I set it aside. I considered layering in more light periwinkle, more baby blue. Just keep cooling them down, I reasoned.

And then after a long several days of attempts, of exasperation, of a burning raspy cough deep in my chest, I relinquished control. I dropped the mixing tray and palette in the sink to soak in hot water and dishsoap. And then. Rising from the depths of the discarded, I found what I had been looking for. My fingers, the bottomfeeders of below, groped. And came up with sinewy, peeling layers of color. Ribbons of pale peach, deep turquoise, violet, mint. They had been there all along – these dried-up puddles of color, left for dead in the enamel tray. They were internal organs. They were ripe, luscious, segments of fruit. They were the cast-offs.
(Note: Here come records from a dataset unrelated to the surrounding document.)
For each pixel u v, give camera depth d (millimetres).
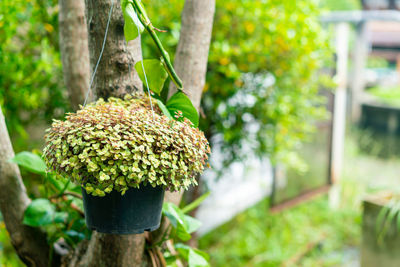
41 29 2441
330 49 3150
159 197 1171
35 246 1630
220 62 2727
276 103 3012
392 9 11438
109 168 1036
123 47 1312
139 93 1342
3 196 1537
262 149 3193
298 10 2826
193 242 3236
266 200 4996
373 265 3037
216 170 3330
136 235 1418
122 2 1164
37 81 2545
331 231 4996
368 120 8836
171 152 1087
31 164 1522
The leftovers. They were the remnants of destruction, of creation gone awry. They were warm and wriggling in my fingers – more alive than I had felt all day.

And like that they were on the canvas. Long stringy bubblegum-looking tendons, jubilant sweeps of luminous color. They glommed on desperately. They were my poultices; my bandages; my grafts of pigment that would foster regeneration and repair. They healed the composition.

Sometimes we can work and work and work for perfection. For ten years. We can strive for just the right strokes. And then, right at the cusp of total giving-in and giving-up, we find that the pieces, the offal, the things we’d rather leave behind, those are the answers. It is what we seek to discharge, what we attempt to discard, that we need most to incorporate.

There is a lesson of parts and w[holes] here. And only by re-collecting what I seek to forget will I ever move forward.